Vipera is a new mobile social network with a twist – it’s aimed at people in developing countries. That makes a great deal of makes sense. We are talking about places where to say “Facebook” would make people think of a book with faces in it, not a social network. But ask them about a mobile phone, and they will show you a charging point.
Vipera, in beta, employs a combination of microblogging/publishing and instant messaging on the handset. Users to go http://vipera.mobi and download the java client. Users can browse Vipera content; create public or private blogs; publish pictures, text, audio (and soon video) to blogs and chat with people and subscribe to their blogs. You can create “places” and collect friends. Think Twitter/Flickr/MySpace on a mobile. Vipera sends data via GPRS/EDGE/CDMA/UMTS/WiFi data connection. The company claims the java app works on 500+ wide handset models and so far it has 200,000 users in 120 countries.
Founded in 2005, Vipera is a privately held company with offices in Zurich, Switzerland, in Milan, Italy and an offshore technical development centre in Bangalore, India.

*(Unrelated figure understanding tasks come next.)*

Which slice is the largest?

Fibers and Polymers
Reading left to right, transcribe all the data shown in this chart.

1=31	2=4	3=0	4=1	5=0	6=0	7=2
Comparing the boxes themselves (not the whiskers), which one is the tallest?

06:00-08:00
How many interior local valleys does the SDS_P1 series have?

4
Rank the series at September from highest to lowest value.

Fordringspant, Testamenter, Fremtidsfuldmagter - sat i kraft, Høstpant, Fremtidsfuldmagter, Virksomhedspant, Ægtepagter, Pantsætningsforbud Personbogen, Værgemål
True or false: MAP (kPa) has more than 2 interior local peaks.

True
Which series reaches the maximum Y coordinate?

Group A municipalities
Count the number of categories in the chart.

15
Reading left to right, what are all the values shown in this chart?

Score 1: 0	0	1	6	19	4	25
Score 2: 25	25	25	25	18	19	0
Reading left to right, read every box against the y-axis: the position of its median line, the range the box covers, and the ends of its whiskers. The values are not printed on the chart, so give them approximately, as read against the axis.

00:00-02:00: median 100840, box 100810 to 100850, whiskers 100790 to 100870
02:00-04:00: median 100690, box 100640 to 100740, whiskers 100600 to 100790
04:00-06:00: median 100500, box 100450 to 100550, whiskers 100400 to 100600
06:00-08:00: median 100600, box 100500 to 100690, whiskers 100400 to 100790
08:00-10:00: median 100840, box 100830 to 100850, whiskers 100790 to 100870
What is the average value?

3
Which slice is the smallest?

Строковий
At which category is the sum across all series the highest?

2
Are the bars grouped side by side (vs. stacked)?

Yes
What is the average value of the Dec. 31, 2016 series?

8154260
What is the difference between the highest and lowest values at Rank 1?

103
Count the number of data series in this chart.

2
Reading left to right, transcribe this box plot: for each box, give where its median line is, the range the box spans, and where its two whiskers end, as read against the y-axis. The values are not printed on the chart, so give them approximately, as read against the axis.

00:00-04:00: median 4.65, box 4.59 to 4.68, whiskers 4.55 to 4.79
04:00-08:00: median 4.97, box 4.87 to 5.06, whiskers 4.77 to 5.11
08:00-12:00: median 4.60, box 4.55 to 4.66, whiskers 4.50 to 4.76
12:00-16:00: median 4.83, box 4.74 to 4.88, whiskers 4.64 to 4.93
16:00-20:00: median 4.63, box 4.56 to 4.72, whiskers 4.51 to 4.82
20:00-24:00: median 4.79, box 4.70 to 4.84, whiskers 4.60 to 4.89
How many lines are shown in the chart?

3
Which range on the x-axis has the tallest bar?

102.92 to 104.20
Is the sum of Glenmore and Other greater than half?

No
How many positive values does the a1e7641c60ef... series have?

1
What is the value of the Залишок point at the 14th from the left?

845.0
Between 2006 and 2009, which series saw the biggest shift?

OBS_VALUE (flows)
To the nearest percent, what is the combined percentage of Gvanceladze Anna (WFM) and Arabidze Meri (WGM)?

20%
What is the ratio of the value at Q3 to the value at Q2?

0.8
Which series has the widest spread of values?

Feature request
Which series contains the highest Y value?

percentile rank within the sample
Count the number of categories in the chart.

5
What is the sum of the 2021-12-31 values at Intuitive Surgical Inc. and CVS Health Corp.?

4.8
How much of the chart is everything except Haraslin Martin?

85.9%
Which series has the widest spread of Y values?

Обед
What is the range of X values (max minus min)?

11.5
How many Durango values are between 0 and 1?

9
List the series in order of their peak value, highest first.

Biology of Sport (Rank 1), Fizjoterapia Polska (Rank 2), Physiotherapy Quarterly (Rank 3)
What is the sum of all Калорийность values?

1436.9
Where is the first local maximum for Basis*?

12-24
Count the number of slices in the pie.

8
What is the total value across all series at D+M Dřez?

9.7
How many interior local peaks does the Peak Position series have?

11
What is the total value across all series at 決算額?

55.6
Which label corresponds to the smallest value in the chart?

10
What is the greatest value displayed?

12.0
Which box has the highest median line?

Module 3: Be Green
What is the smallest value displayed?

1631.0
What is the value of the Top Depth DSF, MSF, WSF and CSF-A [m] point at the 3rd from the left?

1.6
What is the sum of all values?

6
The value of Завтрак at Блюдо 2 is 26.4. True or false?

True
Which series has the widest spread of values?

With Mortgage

I think it’s really cool that these social nets, especially mobile ones, are spreading to developing countries. The impact on people who have never connected in this way before is considerable, take this comment:
jbjolicoeur from Mauritius
The one who invented this software will be blessed forever. There’s something awesome about it. We feel free to express ourselves, people are open and ready to consider our views, etc. Vipera is an instrument of change for the world. After using Vipera you are no longer the same person.
And if that sounds OTT, you can believe it when it means someone has managed to type out something like this tale of human rights abuse on a mobile.
I’d love to think these guys could one day get their hands on an iPhone and a Flickr account but until then apps like Vipera are going to be their link to this brave new world.